**Document section**
--

# K-Means Quiz
Use this Jupyter notebook to find the answers to the quiz in the previous section. There is an answer key in the next part of the lesson.

We might want to take a look at the distribution of the Title+Body length feature we used before and instead of using the raw number of words create categories based on this length: short, longer,..., super long.

In the questions below I'll refer to length of the combined Title and Body fields as Description length (and by length we mean the number of words when the text is tokenized with pattern="\W").

In [73]:
from pyspark.sql import SparkSession
from pyspark.ml.feature import RegexTokenizer, CountVectorizer, IDF, StringIndexer
from pyspark.ml.feature import RegexTokenizer, VectorAssembler, Normalizer, StandardScaler, MinMaxScaler
from pyspark.sql.functions import concat, lit, udf, sum as Fsum, pow as Fpow, col, sqrt as Fsqrt, max as Fmax, min as Fmin
from pyspark.sql.functions import stddev as Fstddev, mean, avg, count
from pyspark.sql.types import IntegerType, FloatType
import numpy as np
import re
from pyspark.sql import functions as F
from pyspark.ml.linalg import Vectors
from pyspark.ml.clustering import KMeans
from pyspark.ml.evaluation import ClusteringEvaluator



In [19]:
spark = SparkSession.builder \
    .master("local") \
    .appName("Creating Features") \
    .getOrCreate()

### Read Dataset

In [20]:
stack_overflow_data = 'Train_onetag_small.json'

In [21]:
df = spark.read.json(stack_overflow_data)
df.persist()

--

**Data**
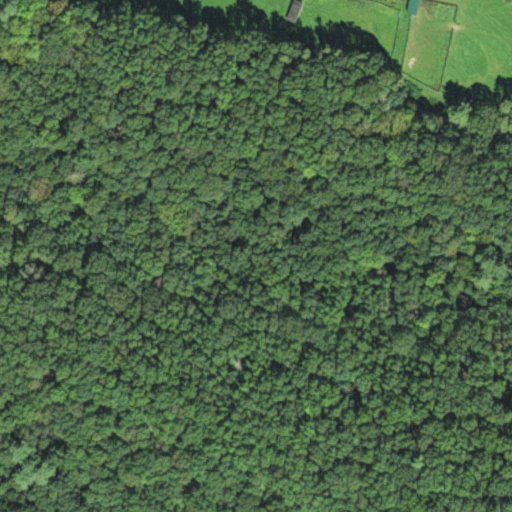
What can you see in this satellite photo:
building: (413, 8)
building: (295, 13)
road: (258, 95)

--

**Exercises**
(1) Translate this sentence from the K-Means quiz page into Spanish: "There is an answer key in the next part of the lesson."
(2) Copy out the part of the K-Means quiz page that opens with the words containing "# K-Means Quiz" and closes with "longer,..., super long.".

**Solutions to the problems**
(1) Hay una clave de respuestas en la siguiente parte de la lección.

(2)
# K-Means Quiz
Use this Jupyter notebook to find the answers to the quiz in the previous section. There is an answer key in the next part of the lesson.

We might want to take a look at the distribution of the Title+Body length feature we used before and instead of using the raw number of words create categories based on this length: short, longer,..., super long.